Additional Commentarie

In spite of its evident political weakness and regional isolation Hamas keeps open the option of renewed fighting against Israel. This is one of the main reasons of its return to Iran's (and Hezbollah) embrace, the main providers of military hardware, training and strategic advice.

This also explains Hamas's recent strengthening of its alliance with the Gaza Salafist groups.

The strategy of challenging Israel's might in the next military clash through the expansion of an underground infrastructure of bunkers and tunnels has been confirmed at the beginning of October 2013, when the IDF uncovered a massive Hamas attack tunnel leading from Khan Younis, in the southern Gaza Strip, into Israel.

It is the most well-designed tunnel found by the IDF to date, buried some 20 meters underground. It took Hamas probably a year and a half to complete, its height allows people to stand fully upright as they use it. (See at 

The tunnel was constructed using approximately 24,000 Israeli concrete slabs which the IDF had permitted into Gaza to ease the crisis in the civilian construction sector. As a result, Israel has stopped allowing concrete into Gaza. This shows again that Hamas's priority is the struggle against Israel and not Gaza's population basic economic needs.

The strategic tunnel could be used for a major terrorist attack inside Israel by possibly several dozen militants or kidnapping soldiers or civilians for negotiating the release of the Hamas prisoners in Israeli jails.

[By the way, the Hamas used in the past underground tunnels to try to assassinate Mahmoud Abbas, the PA president in June 2007. At the time The Palestinian Authority released a video of what it said was the Hamas assassination attempt. See at]  

Hamas leaders not only boasted about the construction of the tunnels but a few weeks later Hamas's military wing revealed a unit that specializes in digging offensive tunnels. An Al-Jazeera television report aired on the one-year anniversary of Israel's Operation Pillar of Defense in Gaza showed Hamas operatives digging a tunnel and preparing infrastructure for launching rockets from below ground. The tunnel is equipped with electricity, used to light the facility and power the electric jackhammers used to dig. The Hamas operatives described their preparation for the inevitable next round of hostilities with Israel. They can spend weeks at a time underground without being detected, one operative explained.


On November 11, Hamas held a huge military rally in the Gaza Strip marking the anniversary of Operation Pillar of Defense. Several thousand well-equipped fighters from Hamas’ military wing paraded M75 missile and multiple-rocket launchers. Senior Hamas official Mahmoud Al-Zahar declared that the Hamas military would “reach out for all of Palestine.” 

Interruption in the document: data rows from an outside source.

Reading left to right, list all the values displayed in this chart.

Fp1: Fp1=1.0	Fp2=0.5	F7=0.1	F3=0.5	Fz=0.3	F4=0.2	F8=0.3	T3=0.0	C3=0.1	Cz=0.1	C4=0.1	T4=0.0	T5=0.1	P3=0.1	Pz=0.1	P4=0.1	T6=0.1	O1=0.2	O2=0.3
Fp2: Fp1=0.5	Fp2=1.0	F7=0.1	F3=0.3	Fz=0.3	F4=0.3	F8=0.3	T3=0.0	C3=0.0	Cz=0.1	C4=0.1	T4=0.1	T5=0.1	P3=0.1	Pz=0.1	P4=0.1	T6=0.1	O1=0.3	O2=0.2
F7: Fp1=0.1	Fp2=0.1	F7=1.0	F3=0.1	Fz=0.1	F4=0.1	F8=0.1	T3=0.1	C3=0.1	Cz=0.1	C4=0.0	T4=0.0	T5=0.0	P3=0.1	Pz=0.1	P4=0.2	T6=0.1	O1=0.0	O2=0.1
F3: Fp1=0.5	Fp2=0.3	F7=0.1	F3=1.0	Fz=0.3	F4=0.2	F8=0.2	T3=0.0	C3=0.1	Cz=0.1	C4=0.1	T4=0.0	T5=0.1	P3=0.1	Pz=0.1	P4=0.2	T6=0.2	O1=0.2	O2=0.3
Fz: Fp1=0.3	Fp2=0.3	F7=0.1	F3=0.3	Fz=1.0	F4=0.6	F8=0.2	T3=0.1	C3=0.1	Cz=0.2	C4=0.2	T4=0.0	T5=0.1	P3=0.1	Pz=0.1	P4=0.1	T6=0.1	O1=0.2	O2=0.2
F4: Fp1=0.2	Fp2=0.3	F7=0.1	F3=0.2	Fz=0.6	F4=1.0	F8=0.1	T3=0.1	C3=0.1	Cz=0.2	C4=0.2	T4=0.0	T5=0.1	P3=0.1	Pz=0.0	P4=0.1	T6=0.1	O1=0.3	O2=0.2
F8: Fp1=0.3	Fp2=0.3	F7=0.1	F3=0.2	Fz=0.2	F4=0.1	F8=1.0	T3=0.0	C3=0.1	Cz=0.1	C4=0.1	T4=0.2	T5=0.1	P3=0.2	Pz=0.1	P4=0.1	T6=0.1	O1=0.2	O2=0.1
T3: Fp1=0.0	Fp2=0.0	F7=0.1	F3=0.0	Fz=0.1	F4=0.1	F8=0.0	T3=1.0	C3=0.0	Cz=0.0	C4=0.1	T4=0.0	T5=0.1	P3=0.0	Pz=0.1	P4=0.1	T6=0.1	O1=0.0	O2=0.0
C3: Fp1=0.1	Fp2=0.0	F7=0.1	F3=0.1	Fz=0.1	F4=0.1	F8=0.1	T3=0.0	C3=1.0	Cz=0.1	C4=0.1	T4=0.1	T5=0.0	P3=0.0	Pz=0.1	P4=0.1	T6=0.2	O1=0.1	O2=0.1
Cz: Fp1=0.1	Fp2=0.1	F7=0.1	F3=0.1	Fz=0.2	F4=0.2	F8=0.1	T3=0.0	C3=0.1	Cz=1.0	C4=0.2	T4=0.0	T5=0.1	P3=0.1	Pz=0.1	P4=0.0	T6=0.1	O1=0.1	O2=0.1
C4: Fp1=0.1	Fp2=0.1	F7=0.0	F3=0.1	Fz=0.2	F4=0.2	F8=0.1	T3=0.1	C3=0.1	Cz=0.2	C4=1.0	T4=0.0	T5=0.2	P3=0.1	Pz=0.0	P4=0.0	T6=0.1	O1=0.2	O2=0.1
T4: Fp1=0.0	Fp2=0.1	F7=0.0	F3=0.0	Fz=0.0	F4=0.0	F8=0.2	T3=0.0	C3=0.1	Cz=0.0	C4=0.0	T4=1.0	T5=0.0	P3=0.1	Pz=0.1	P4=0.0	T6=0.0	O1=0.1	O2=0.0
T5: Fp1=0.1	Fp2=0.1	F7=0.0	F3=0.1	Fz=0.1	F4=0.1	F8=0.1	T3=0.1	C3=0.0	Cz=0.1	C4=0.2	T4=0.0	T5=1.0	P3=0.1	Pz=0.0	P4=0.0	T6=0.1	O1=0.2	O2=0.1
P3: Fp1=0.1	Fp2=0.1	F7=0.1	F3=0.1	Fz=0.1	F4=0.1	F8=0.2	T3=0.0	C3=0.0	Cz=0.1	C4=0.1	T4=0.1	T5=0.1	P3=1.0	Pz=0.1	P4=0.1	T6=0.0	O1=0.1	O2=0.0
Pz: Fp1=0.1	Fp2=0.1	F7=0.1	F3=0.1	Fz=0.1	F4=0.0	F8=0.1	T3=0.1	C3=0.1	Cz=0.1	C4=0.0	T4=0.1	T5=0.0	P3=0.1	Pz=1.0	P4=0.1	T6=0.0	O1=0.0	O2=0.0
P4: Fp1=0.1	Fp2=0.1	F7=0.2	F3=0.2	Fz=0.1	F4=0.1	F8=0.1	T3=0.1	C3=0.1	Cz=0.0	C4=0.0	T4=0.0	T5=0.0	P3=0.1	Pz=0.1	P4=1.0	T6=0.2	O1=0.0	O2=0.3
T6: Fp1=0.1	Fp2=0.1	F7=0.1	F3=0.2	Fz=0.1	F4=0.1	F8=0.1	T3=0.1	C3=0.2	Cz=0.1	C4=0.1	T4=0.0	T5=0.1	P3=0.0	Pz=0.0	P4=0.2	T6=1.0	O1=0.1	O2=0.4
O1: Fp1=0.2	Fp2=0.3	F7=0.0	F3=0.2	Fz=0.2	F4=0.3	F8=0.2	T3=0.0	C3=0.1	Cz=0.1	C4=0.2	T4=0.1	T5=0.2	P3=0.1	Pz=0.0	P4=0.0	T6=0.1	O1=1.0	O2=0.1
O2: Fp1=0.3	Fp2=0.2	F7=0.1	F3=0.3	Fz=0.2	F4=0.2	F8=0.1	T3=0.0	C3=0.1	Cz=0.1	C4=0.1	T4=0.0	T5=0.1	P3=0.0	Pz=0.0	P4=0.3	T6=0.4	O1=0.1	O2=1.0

The discovery of the tunnel and the IDF's operation to destroy it provoked several incidents in which five Israeli soldiers were wounded and four Hamas members were killed. Then Israeli planes attacked two rocket launchers in Gaza in response to the firing of rockets in the direction of Ashkelon and the firing of mortars at the Eshkol region.

Mustafa Ibrahim, from the Independent Commission for Human Rights in Gaza, told Al Jazeera he had warned Hamas not to rely too much on the tunnels, because it removed the responsibility of Israel as an occupying power to ensure all humanitarian needs. Ibrahim said he fears mounting pressure on the government will result in Hamas seeking to direct Gazan animosity towards Israel by provoking an escalation in violence. "It's a hard choice for Hamas but if this crisis continues, the only solution they will have is to start a violent crisis in order to solve this one," Ibrahim said.

It will be interesting to follow the behavior of the Tehran regime towards Hamas's bellicose strategy on the background of its improved relations with the West following the recent Geneva nuclear deal.